[Quoted passage — start]

Tiered and limited network plans
The forthcoming introduction of tiered and limited network plans, which are due to arrive in a much bigger way on the market this fall after being explicitly authorized by last year’s Chapter 288 reforms, received mixed reviews from the morning and afternoon panelists. While many of the providers and insurers on the panels agreed with the Attorney General’s support for tiered and limited network plans in controlling health care costs, not everyone was convinced.
Andrei Soran, the CEO of the MetroWest Medical Center, said that tiered and limited network plans could prove useful if consumers get the information they’ll need to use the plans effectively. He nonetheless described the plans as merely an interim “work-around” that would not succeed in fixing the market’s leverage dysfunction.

[Quoted passage — finish]
[Provided records — start]

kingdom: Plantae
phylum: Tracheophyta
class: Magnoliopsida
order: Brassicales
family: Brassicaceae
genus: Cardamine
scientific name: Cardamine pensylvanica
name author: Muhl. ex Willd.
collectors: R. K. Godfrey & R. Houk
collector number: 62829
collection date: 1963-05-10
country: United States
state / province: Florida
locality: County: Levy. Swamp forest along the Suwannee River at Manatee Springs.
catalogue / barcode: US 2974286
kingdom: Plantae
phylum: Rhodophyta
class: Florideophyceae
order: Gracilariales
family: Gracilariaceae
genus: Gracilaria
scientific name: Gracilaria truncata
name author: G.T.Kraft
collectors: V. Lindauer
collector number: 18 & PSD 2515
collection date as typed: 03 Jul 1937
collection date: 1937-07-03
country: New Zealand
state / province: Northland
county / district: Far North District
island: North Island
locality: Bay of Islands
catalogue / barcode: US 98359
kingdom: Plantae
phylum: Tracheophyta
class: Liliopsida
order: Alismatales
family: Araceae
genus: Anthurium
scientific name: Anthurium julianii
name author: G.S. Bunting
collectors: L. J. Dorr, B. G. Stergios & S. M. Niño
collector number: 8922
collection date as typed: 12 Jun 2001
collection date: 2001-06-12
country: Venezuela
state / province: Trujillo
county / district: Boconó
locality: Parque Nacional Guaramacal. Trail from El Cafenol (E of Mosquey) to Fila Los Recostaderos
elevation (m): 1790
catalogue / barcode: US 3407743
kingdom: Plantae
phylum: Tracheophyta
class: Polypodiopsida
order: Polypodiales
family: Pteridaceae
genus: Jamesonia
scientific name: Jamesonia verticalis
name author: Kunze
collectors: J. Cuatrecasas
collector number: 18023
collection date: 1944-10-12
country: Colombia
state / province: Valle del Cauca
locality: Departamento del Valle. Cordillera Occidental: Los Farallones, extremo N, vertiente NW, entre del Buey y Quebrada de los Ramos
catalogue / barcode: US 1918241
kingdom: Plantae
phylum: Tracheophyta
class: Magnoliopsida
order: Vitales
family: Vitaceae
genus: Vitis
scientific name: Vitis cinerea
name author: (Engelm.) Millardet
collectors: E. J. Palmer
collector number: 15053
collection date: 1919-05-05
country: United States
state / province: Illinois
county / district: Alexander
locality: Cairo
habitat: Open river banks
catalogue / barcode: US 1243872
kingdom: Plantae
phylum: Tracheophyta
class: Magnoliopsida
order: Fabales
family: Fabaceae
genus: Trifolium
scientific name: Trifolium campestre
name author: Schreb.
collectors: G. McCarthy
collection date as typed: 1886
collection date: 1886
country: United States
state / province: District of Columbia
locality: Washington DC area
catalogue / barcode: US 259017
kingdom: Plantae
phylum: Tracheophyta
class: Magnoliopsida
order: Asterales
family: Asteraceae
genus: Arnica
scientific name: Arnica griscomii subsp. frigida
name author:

[Provided records — finish]

● **Exercise instructions**:
Continue the passage on tiered and limited network plans from its last sentence.

● **Response to this exercise**:
At the afternoon panel, on consumers’ role in cost containment, Amy Whitcomb Slemmer of Health Care For All both expressed concerns that consumers may not be sufficiently aware of the limits they will face if they sign up for a tiered or limited network plan. In addition, she said, there is uncertainty about what effect tiered and limited network plans may have on separating patients from their doctors and on care coordination more generally.
Harvard health economist Michael Chernew, with an economist’s faith in markets, was optimistic about tiered and limited network plans but acknowledged that the evidence of their efficacy is scant and, where they have been used, consumer response has been modest.
Surprising support for government intervention
According to DHCFP acting Commissioner Seena Perumal Carrington’s count, more than half of the panelists who testified on day two supported the idea of temporary government intervention to reduce provider price variation. That over half the panelists were in favor of the idea is itself newsworthy; that that number included the executives of some of the state’s major hospitals is even more striking.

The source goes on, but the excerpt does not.